I explained that the tree’s body was no longer working and it might fall on its own, but its roots would always remain in our soil.
In contrast, my older two children entered the maze of grief in their own ways. My 11-year old daughter simply wanted to turn back time and allow our dog to be a puppy again. My eight-year old son wanted me to please stop talking about it and let it be over with – he had only the exit sign in mind.
What were any of us supposed to be feeling and doing during that time? Anything, really.
Standing in the middle of grief is agony, but if we step back and look over it – a corn maze in autumn, if you will – it is only the process of transition between the living and the dying of something we love. It has both an entry and an exit point, with a myriad of routes from one to the other. Around each corner lies yet another component: anger, sadness, despair, and even love at its most overwhelming, for when we lose a thing, or decide we must let it go, we begin to see its value more clearly. Grief evolves, therefore, over time. As a mother, I am grateful for this simple fact.
Together, my children and I recorded our pup’s paw print, first with poster paint, and then with a plaster mold. Neither project emerged perfectly: capturing an outline of a dog’s paw in any medium is like trying to catch everyone smiling using a camera obscura. It didn’t matter – the project itself was part of our process of letting go.
Finally, when the dog’s last full day was upon us and my children were all tucked away at school, I began to focus on my own process.
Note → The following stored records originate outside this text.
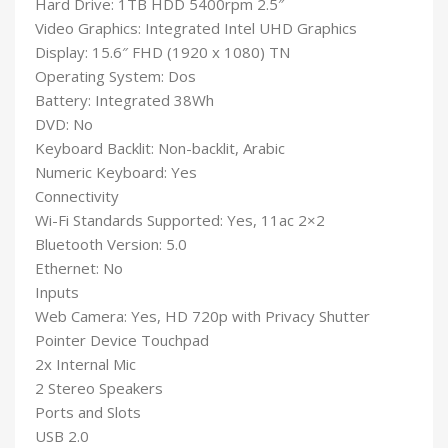
Hard Drive: 1TB HDD 5400rpm 2.5″
Video Graphics: Integrated Intel UHD Graphics
Display: 15.6″ FHD (1920 x 1080) TN
Operating System: Dos
Battery: Integrated 38Wh
DVD: No
Keyboard Backlit: Non-backlit, Arabic
Numeric Keyboard: Yes
Connectivity
Wi-Fi Standards Supported: Yes, 11ac 2×2
Bluetooth Version: 5.0
Ethernet: No
Inputs
Web Camera: Yes, HD 720p with Privacy Shutter
Pointer Device Touchpad
2x Internal Mic
2 Stereo Speakers
Ports and Slots
USB 2.0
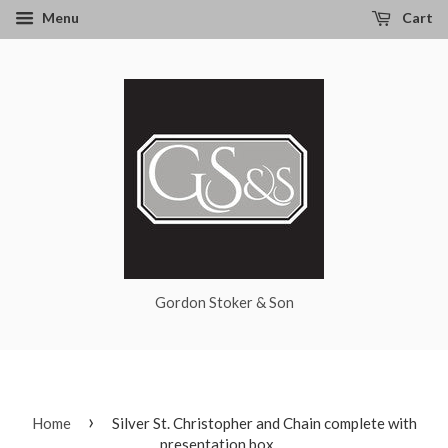
Menu
Cart
Gordon Stoker & Son
›
Home
Silver St. Christopher and Chain complete with
presentation box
How much time could I actually spend that day, lying next to my old friend, cradling his head, draping my leg over his side, sobbing?
I had ordered a set of palm-sized memory stones, each of them etched with a paw print on one side and our dog’s name on the other. I laid all five stones on the kitchen floor in front of him. Curious, he sniffed them, wetting each one with his velvety nose. An hour later, the veterinarian arrived, and a quarter of an hour after that, it was over.
When our children came home that day and their father and I told them our dog was gone, they began to buckle and wail. We held them – on the floor, on the couch, wherever they landed – all five of us awash.
Then, we remembered: once, I had to break him out of the dog pound with a carpool of preschoolers in tow. Twice, he got his head stuck in a garbage can.
We laughed, and I offered everyone a memory stone. Our youngest child took his and closed his fingers around it. Each of our three children could drop their stone into a pocket, bring it in the car, tuck it under a pillow. They were tactile, intimate charms that my children would carry with them everywhere, as the grieving do. They would each do so, that is, until such time as they didn’t need to anymore.